Warrick Dunn finally came face to face with his demons last October, at Angola State Prison, a short 56-mile drive from his hometown of Baton Rouge, La. The journey for Dunn had taken a lifetime.
Seated just a few feet away, with his hands shackled to his waist, was Kevan Brumfield, the man who had confessed to killing Dunn's mother, Baton Rouge police Cpl. Betty Smothers, on Jan. 7, 1993, during an ambush at a bank.
Dunn's intensely personal account of that encounter is the beginning of Running for My Life: My Journey in the Game of Football and Beyond. The book, written with former Sports Illustrated associate editor Don Yeager, goes on sale Tuesday, and includes a forward by Colts coach Tony Dungy.
Brumfield apologized to Dunn's family before saying, "I didn't do it. They got the wrong guy."
Dunn had been warned to expect that response, especially with an appeal of his death sentence pending.
Then Dunn bared his soul to a man he had never met.
"I told him in the years after my mom's death, I had been hesitant about being in a committed relationship, how I've been afraid to lose people," Dunn, 33, said. "I've been in counseling for many years over this very concept of having a true, committed relationship because I don't want to lose somebody I love twice in my life. ... I don't think I could suffer that pain again.
"If you didn't do it, I don't know why you are here today, but I know why I'm here today. I am here because I need to forgive somebody. I am here because it has been 14 years and it's time for me to move on."
Sports fans are aware of Dunn's remarkable career at Florida State, which led to fame and fortune with the Buccaneers and Falcons as one of only 23 players to rush for more than 10,000 yards in the NFL. As great as those accomplishments are, they share the spotlight with his charitable programs, such as the Home for the Holidays initiative that has helped 77 families and 201 dependents.
There are more than a few interesting revelations of particular interest to Bucs fans.
-He says he would've taken half a million less per year to remain in Tampa Bay, but general manager Rich McKay would not entertain matching the six-year, $28.5-million offer that included a $6.5-million signing bonus from the Falcons. Less than two years later, McKay left Tampa Bay to become GM of the Falcons.
Dunn also was so devastated about not being a part of the Bucs' Super Bowl XXXVII, he couldn't really watch the game. "I couldn't escape the feeling of, 'That could've been me.'"
-Despite his success at FSU, Dunn, 5 foot 9, 187 pounds, never thought he was good enough or big enough to make the NFL. "I figured I would be a 9-to-5 employee in a desk job somewhere in Baton Rouge after I graduated from FSU."
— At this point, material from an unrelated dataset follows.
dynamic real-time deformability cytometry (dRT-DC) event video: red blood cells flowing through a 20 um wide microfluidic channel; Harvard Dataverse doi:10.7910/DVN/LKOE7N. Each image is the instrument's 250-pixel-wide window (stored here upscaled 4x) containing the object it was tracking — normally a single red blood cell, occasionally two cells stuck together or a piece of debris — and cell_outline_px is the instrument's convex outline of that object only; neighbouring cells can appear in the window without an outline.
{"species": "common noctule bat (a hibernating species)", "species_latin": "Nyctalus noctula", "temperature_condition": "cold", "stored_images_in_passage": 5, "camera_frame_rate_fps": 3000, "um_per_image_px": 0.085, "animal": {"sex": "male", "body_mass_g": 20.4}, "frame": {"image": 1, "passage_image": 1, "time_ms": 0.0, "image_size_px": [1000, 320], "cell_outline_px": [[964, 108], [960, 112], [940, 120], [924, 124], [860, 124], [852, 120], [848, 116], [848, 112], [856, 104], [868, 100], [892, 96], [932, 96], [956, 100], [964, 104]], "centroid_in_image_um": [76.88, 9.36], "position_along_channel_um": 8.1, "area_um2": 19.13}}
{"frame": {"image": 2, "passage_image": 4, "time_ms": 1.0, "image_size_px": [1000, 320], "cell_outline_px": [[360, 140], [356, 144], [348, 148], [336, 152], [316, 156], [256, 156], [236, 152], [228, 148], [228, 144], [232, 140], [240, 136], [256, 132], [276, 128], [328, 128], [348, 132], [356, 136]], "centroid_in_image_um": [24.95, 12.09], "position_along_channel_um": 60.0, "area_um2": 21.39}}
You think you know Dunn? Certainly, you know about the ground zero in his life, the loss of the woman he called his ''best friend.'' But only in reading his stunningly honest account can you understand how he became what he never set out to become: a role model. The memoir traces Dunn's life from that horrific night and details the struggle of raising five siblings, including a strained relationship with his brother, Derrick, who was diagnosed a few years ago with a slow-growing and inoperable brain tumor that has been kept in check with medication.
But after psychological counseling, Dunn learned to let his siblings go. They were old enough to take care of themselves and he needed to be free of being responsible for them.
"I needed to live my own life, for Warrick, for once," he said.
He started smiling, laughing and is learning to love.
The most vivid recurring memory of his mom is after his final high school game just a few weeks before she was killed. She came down from the stands and the two walked off the field holding hands.
To this day, he struggles with relationships and doesn't feel comfortable holding a woman's hand, which as one might imagine has been an issue with those he has dated. It's as if he "can't let someone else in that special place I've reserved for my mom."
But only by letting go could Dunn move on with his life.